Dans les deux cas, on en aurait pris davantage. Les deux avenues étaient fort prometteuses.
… ET UN FAIBLE
Lorsqu’il se frotte à des personnages historiques, par contre, Girard s’égare. Malgré l’intérêt indéniable d’avoir mis en image l’arrivée du célèbre navigateur sur l’île, la rencontre entre Jacques Cartier (noblement incarné par Vincent Perez) et les Iroquoiens, en 1535, reste superficielle et anecdotique.
Ce segment plus terne et le surréalisme insistant de certaines séquences constituent les principaux écueils de cette oeuvre dotée d’un budget, faramineux pour un film québécois, de 15 millions de dollars.

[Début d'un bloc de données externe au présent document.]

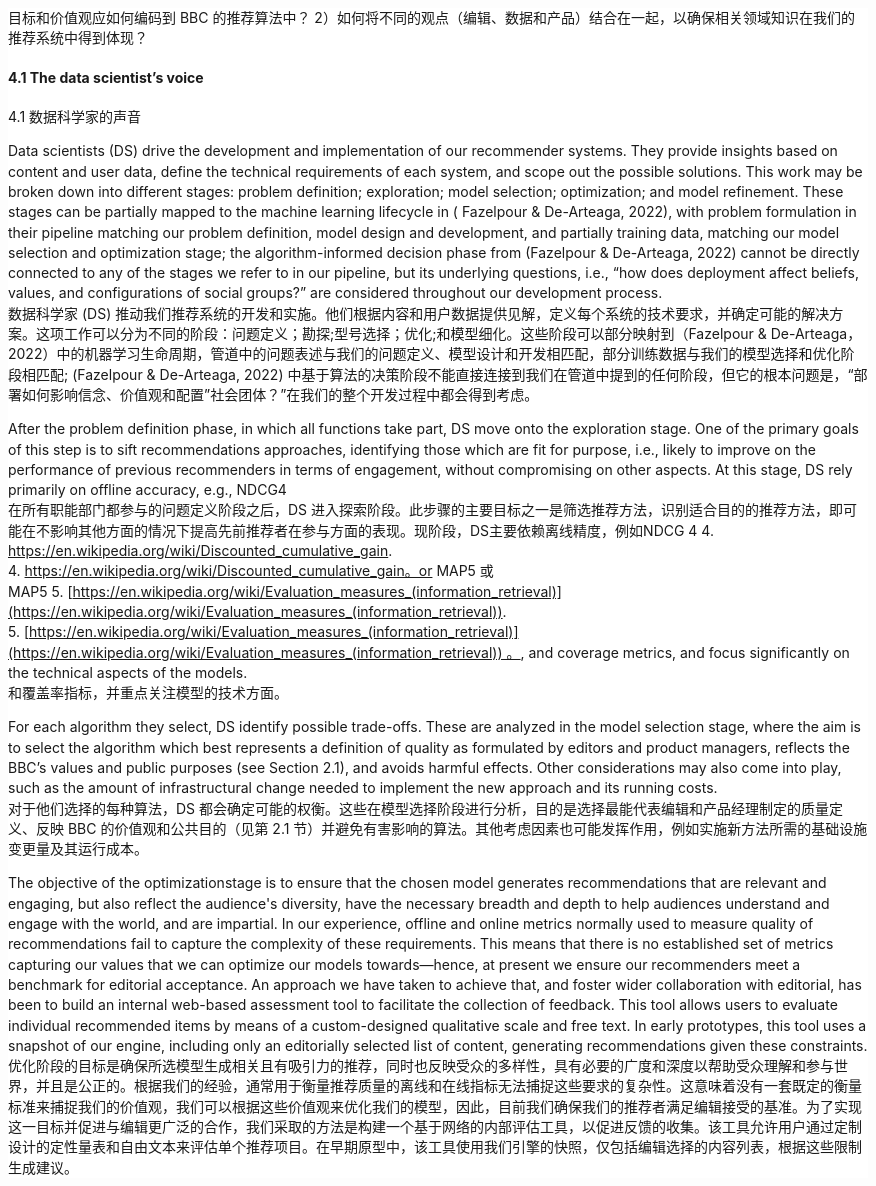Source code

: 目标和价值观应如何编码到 BBC 的推荐算法中？ 2）如何将不同的观点（编辑、数据和产品）结合在一起，以确保相关领域知识在我们的推荐系统中得到体现？

#### 4.1 The data scientist’s voice  
4.1 数据科学家的声音

Data scientists (DS) drive the development and implementation of our recommender systems. They provide insights based on content and user data, define the technical requirements of each system, and scope out the possible solutions. This work may be broken down into different stages: problem definition; exploration; model selection; optimization; and model refinement. These stages can be partially mapped to the machine learning lifecycle in ( Fazelpour & De-Arteaga, 2022), with problem formulation in their pipeline matching our problem definition, model design and development, and partially training data, matching our model selection and optimization stage; the algorithm-informed decision phase from (Fazelpour & De-Arteaga, 2022) cannot be directly connected to any of the stages we refer to in our pipeline, but its underlying questions, i.e., “how does deployment affect beliefs, values, and configurations of social groups?” are considered throughout our development process.  
数据科学家 (DS) 推动我们推荐系统的开发和实施。他们根据内容和用户数据提供见解，定义每个系统的技术要求，并确定可能的解决方案。这项工作可以分为不同的阶段：问题定义；勘探;型号选择；优化;和模型细化。这些阶段可以部分映射到（Fazelpour & De-Arteaga，2022）中的机器学习生命周期，管道中的问题表述与我们的问题定义、模型设计和开发相匹配，部分训练数据与我们的模型选择和优化阶段相匹配; (Fazelpour & De-Arteaga, 2022) 中基于算法的决策阶段不能直接连接到我们在管道中提到的任何阶段，但它的根本问题是，“部署如何影响信念、价值观和配置”社会团体？”在我们的整个开发过程中都会得到考虑。 

After the problem definition phase, in which all functions take part, DS move onto the exploration stage. One of the primary goals of this step is to sift recommendations approaches, identifying those which are fit for purpose, i.e., likely to improve on the performance of previous recommenders in terms of engagement, without compromising on other aspects. At this stage, DS rely primarily on offline accuracy, e.g., NDCG4  
在所有职能部门都参与的问题定义阶段之后，DS 进入探索阶段。此步骤的主要目标之一是筛选推荐方法，识别适合目的的推荐方法，即可能在不影响其他方面的情况下提高先前推荐者在参与方面的表现。现阶段，DS主要依赖离线精度，例如NDCG 4 4. https://en.wikipedia.org/wiki/Discounted_cumulative_gain.  
4. https://en.wikipedia.org/wiki/Discounted_cumulative_gain。or MAP5 或MAP5 5. [https://en.wikipedia.org/wiki/Evaluation_measures_(information_retrieval)](https://en.wikipedia.org/wiki/Evaluation_measures_(information_retrieval)).  
5. [https://en.wikipedia.org/wiki/Evaluation_measures_(information_retrieval)](https://en.wikipedia.org/wiki/Evaluation_measures_(information_retrieval)) 。, and coverage metrics, and focus significantly on the technical aspects of the models.  
和覆盖率指标，并重点关注模型的技术方面。

For each algorithm they select, DS identify possible trade-offs. These are analyzed in the model selection stage, where the aim is to select the algorithm which best represents a definition of quality as formulated by editors and product managers, reflects the BBC’s values and public purposes (see Section 2.1), and avoids harmful effects. Other considerations may also come into play, such as the amount of infrastructural change needed to implement the new approach and its running costs.  
对于他们选择的每种算法，DS 都会确定可能的权衡。这些在模型选择阶段进行分析，目的是选择最能代表编辑和产品经理制定的质量定义、反映 BBC 的价值观和公共目的（见第 2.1 节）并避免有害影响的算法。其他考虑因素也可能发挥作用，例如实施新方法所需的基础设施变更量及其运行成本。

The objective of the optimizationstage is to ensure that the chosen model generates recommendations that are relevant and engaging, but also reflect the audience's diversity, have the necessary breadth and depth to help audiences understand and engage with the world, and are impartial. In our experience, offline and online metrics normally used to measure quality of recommendations fail to capture the complexity of these requirements. This means that there is no established set of metrics capturing our values that we can optimize our models towards—hence, at present we ensure our recommenders meet a benchmark for editorial acceptance. An approach we have taken to achieve that, and foster wider collaboration with editorial, has been to build an internal web-based assessment tool to facilitate the collection of feedback. This tool allows users to evaluate individual recommended items by means of a custom-designed qualitative scale and free text. In early prototypes, this tool uses a snapshot of our engine, including only an editorially selected list of content, generating recommendations given these constraints.  
优化阶段的目标是确保所选模型生成相关且有吸引力的推荐，同时也反映受众的多样性，具有必要的广度和深度以帮助受众理解和参与世界，并且是公正的。根据我们的经验，通常用于衡量推荐质量的离线和在线指标无法捕捉这些要求的复杂性。这意味着没有一套既定的衡量标准来捕捉我们的价值观，我们可以根据这些价值观来优化我们的模型，因此，目前我们确保我们的推荐者满足编辑接受的基准。为了实现这一目标并促进与编辑更广泛的合作，我们采取的方法是构建一个基于网络的内部评估工具，以促进反馈的收集。该工具允许用户通过定制设计的定性量表和自由文本来评估单个推荐项目。在早期原型中，该工具使用我们引擎的快照，仅包括编辑选择的内容列表，根据这些限制生成建议。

Ces bémols sont cependant réchappés par une photographie superbe et des effets spéciaux de qualité, qui magnifient la beauté du mont Royal et ses environs. Rarement Montréal aura été si belle à l’écran.
UNE MAIN TENDUE
Sauf qu’au-delà de ces considérations artistiques, il se dégage du film de François Girard un désir de réconciliation avec les peuples autochtones. Dans toute sa grandiloquence historique, on sent que Hochelaga, terre des âmes tente de guérir des blessures et de réparer des ponts qui ont été brisés.
Comme si en regardant dans le passé, Girard essayait de mieux définir le présent et le futur de nos relations avec les premiers occupants de ce territoire.